Texas has long spearheaded conservative attempts to transform US higher education, as have other Republican-led states like Florida and Ohio. The state’s lawmakers were among the first to do away with diversity and inclusion programs and to erode safeguards for tenured academics. The president of Texas A&M University’s main campus resigned last month due to a dispute about “gender ideology” in the classroom.
Prior to Trump’s return to office, UT Austin eliminated its diversity efforts and let go of around 60 employees who were working on related projects. Additionally, it canceled the usual bilingual graduation ceremony for Spanish-speaking pupils and dissolved its Multicultural Engagement Center.
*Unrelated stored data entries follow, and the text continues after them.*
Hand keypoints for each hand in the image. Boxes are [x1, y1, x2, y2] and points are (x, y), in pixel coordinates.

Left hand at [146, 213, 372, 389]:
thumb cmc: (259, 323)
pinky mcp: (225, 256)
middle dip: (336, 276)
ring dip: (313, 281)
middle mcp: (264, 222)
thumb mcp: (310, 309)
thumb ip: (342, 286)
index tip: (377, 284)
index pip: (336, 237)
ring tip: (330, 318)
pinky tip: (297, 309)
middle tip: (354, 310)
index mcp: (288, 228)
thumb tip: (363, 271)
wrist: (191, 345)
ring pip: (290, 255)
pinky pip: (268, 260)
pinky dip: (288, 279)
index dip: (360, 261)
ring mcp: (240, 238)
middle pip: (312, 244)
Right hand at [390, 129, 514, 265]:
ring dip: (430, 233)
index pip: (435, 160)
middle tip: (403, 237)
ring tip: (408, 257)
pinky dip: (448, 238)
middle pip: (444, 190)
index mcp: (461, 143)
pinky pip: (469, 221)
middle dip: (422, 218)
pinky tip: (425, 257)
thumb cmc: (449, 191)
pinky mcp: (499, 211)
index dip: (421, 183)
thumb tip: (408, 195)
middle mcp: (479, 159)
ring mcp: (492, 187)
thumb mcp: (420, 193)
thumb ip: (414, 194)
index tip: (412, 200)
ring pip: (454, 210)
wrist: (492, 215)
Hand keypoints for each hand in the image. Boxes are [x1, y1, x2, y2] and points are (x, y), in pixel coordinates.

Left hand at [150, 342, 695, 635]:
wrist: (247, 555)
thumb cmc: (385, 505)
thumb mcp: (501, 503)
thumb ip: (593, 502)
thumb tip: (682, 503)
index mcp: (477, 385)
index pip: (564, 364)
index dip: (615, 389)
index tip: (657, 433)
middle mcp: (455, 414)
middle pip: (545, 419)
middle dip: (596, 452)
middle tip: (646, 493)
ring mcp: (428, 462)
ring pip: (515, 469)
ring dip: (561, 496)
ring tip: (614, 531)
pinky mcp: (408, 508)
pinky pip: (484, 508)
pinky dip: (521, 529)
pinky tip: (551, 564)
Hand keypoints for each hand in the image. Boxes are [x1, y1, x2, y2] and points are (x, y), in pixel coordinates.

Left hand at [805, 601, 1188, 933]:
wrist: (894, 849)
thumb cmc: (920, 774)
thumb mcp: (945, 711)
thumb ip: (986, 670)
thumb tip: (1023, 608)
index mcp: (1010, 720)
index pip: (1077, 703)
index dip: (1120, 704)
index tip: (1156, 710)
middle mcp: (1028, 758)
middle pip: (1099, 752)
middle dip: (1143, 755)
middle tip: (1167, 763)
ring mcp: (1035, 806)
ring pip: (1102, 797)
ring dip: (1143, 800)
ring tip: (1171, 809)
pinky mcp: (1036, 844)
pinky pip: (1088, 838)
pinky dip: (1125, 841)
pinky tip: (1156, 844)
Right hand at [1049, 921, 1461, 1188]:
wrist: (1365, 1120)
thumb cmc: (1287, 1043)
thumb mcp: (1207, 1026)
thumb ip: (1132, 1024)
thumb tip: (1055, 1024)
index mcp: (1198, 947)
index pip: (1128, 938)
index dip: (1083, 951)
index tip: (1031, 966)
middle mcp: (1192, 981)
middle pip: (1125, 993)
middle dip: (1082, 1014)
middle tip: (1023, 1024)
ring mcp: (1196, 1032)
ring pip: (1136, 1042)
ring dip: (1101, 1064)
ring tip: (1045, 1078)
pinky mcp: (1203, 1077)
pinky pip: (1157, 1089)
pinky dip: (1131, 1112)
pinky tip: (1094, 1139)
The university was one of the first to get preferential access to federal funds from the Trump administration in return for changing its policies to support the administration’s goals. Since then, all colleges nationwide have been given this opportunity. It has been rejected by Brown, the University of Southern California, MIT, the University of Virginia, and the University of Pennsylvania.
UT The president’s offer has not yet received a response from Austin officials. About 200 students demonstrated their objection to it earlier this week by chanting “do not sign” in front of the main administrative building.